The lines from the beginning of the records below through the one holding "18: (693, 356)" are to be copied exactly; leave the pictures out.

####################

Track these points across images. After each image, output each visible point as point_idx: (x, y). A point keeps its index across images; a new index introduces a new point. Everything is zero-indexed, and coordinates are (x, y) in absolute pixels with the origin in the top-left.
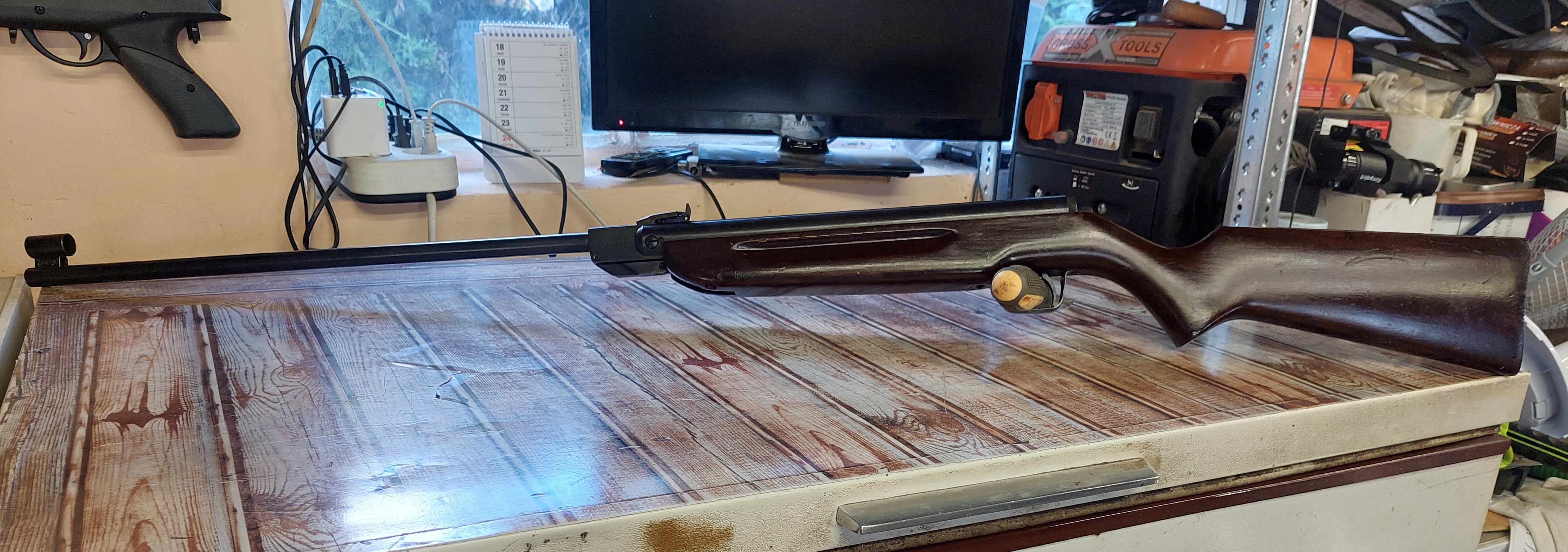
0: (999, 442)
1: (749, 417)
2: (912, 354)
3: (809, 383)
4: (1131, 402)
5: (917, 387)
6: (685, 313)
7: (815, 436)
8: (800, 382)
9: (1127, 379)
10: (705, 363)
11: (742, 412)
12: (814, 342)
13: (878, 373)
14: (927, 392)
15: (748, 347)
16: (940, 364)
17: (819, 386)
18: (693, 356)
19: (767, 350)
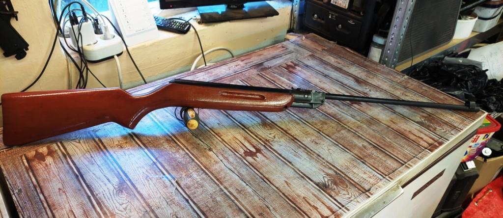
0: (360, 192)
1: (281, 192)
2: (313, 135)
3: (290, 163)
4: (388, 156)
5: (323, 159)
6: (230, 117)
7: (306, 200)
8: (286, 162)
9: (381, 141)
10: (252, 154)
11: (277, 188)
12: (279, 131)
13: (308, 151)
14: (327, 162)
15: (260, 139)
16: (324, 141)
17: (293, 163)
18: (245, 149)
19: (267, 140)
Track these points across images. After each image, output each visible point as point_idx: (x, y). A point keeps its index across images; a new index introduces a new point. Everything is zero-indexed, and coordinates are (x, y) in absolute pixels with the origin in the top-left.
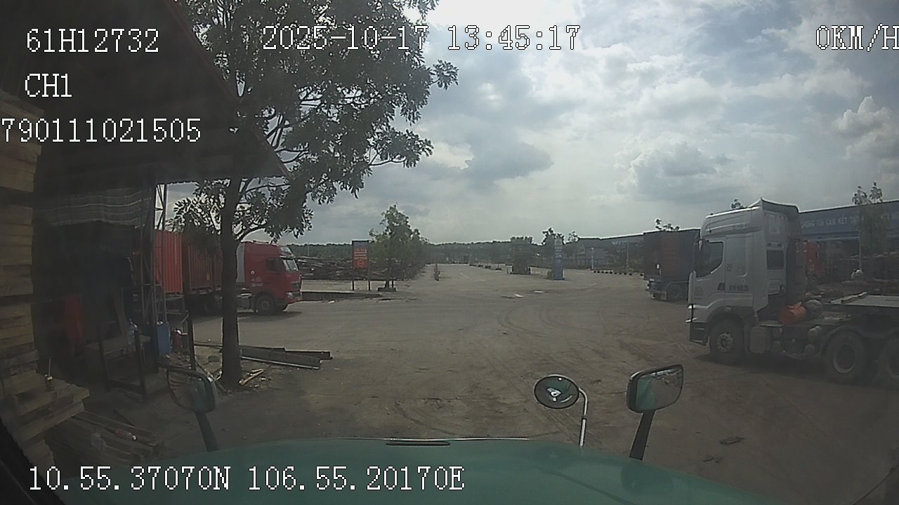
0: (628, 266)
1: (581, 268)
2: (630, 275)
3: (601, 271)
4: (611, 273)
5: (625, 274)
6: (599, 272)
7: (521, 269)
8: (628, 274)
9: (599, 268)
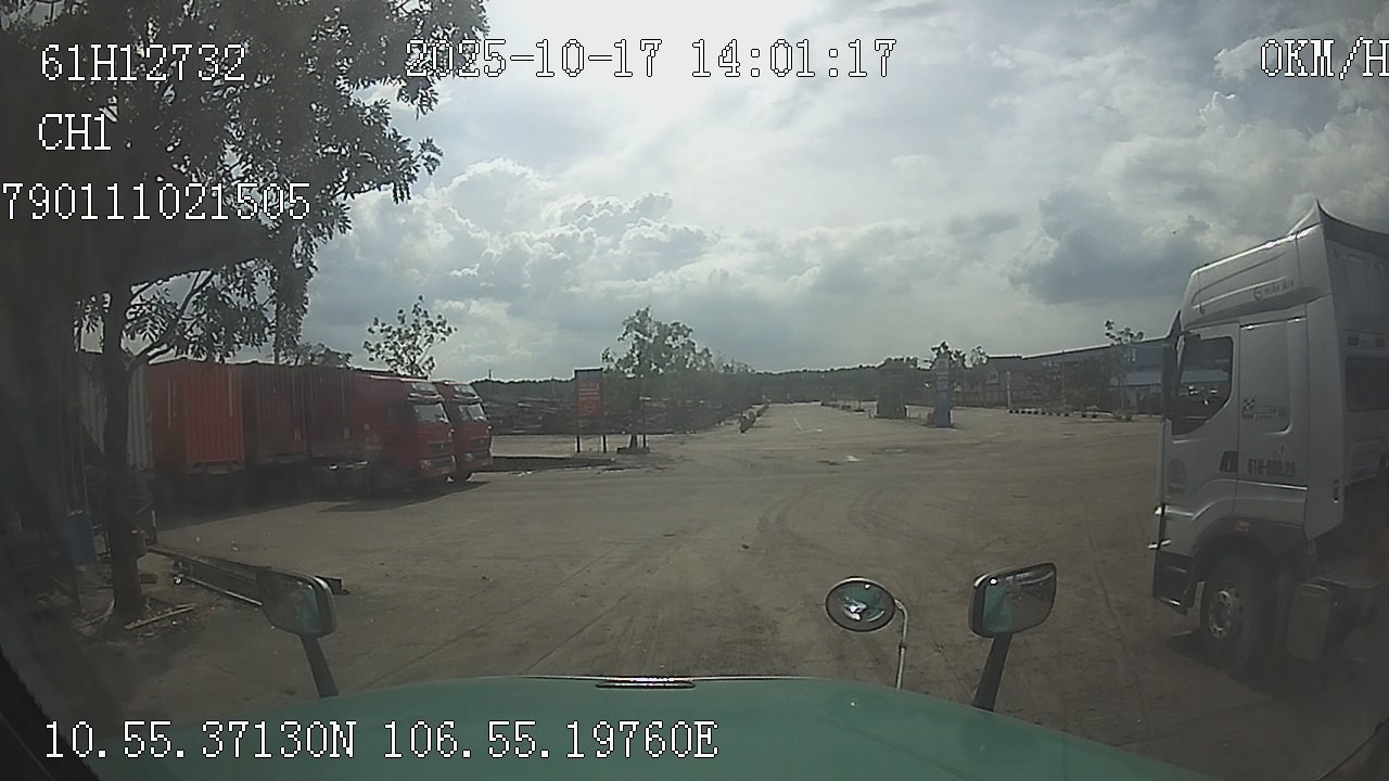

####################

> [Task solution]
Track these points across images. After each image, output each visible point as point_idx: (x, y). A point keeps its index across images; a new index introduces a new point. Everything is zero-indexed, and coordinates are (x, y) in absolute pixels with the origin in the top-left.
0: (999, 442)
1: (749, 417)
2: (912, 354)
3: (809, 383)
4: (1131, 402)
5: (917, 387)
6: (685, 313)
7: (815, 436)
8: (800, 382)
9: (1127, 379)
10: (705, 363)
11: (742, 412)
12: (814, 342)
13: (878, 373)
14: (927, 392)
15: (748, 347)
16: (940, 364)
17: (819, 386)
18: (693, 356)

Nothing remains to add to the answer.